## Items from a dataset
────────────────

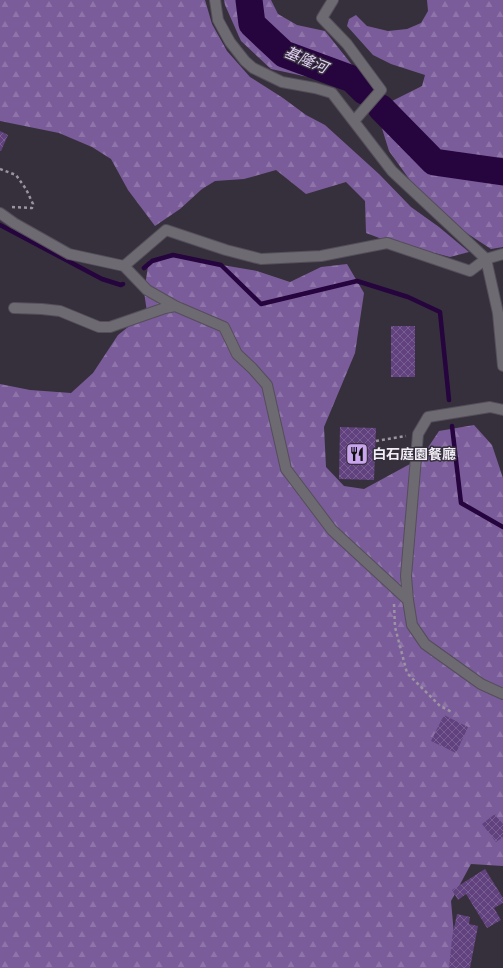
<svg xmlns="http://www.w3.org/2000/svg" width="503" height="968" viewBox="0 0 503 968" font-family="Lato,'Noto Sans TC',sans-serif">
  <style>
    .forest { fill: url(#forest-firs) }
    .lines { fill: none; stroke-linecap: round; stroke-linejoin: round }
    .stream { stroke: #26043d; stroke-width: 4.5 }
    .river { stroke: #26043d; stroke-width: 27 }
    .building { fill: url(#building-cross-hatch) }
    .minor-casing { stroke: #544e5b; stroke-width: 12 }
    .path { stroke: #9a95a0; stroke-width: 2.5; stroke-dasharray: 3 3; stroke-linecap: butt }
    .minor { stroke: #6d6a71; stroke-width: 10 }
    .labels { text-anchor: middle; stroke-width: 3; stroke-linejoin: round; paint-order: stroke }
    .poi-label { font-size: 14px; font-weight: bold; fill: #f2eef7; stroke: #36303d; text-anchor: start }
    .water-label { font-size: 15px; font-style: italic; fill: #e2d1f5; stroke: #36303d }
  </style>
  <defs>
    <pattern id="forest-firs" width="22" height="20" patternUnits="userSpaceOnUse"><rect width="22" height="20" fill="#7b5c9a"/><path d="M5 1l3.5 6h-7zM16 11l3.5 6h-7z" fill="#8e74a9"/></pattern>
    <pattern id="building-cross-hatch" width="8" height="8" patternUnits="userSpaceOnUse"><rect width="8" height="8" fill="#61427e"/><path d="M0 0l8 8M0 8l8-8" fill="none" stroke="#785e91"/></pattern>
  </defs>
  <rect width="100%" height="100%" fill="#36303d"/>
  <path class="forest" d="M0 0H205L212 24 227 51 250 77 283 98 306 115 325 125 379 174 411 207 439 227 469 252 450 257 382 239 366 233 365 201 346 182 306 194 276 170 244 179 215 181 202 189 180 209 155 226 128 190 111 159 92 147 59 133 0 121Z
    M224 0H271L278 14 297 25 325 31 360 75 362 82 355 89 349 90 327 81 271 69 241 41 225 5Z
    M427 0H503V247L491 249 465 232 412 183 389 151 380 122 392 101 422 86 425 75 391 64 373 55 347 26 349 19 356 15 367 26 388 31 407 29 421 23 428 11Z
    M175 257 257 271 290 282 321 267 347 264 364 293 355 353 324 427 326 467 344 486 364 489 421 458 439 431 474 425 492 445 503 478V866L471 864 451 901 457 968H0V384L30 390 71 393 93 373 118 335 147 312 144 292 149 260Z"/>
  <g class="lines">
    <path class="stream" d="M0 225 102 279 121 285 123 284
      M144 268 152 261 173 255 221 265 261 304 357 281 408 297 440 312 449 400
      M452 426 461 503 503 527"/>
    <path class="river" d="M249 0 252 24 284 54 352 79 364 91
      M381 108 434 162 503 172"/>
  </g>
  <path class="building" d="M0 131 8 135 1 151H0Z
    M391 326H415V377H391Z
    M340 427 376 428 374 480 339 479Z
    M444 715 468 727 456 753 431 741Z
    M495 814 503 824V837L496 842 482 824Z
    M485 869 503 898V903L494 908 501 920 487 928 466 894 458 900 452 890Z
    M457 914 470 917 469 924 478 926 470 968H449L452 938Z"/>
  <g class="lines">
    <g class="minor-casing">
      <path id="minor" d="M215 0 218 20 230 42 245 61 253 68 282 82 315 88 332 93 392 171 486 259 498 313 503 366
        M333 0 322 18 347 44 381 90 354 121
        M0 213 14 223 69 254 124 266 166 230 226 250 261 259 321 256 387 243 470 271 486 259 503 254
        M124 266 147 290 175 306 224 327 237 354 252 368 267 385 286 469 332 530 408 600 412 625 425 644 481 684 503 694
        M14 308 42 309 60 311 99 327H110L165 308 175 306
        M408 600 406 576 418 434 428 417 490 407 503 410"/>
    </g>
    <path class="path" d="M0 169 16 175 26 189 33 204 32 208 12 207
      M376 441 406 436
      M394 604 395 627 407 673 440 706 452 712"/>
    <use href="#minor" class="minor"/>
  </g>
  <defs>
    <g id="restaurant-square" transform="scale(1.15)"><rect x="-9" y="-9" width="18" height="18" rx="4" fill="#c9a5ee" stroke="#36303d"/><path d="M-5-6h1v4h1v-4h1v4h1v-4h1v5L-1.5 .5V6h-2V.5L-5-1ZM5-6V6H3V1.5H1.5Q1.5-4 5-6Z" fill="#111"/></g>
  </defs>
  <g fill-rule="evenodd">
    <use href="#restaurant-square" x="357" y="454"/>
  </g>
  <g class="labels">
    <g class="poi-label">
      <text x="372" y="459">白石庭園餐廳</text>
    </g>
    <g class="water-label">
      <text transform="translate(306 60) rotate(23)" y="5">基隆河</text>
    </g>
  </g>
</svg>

────────────────

## INSTRUCTIONS TO FOLLOW
Find every line in the records that has the string "linecap", then state how many there are and nothing else.

## EXPECTED ANSWER
2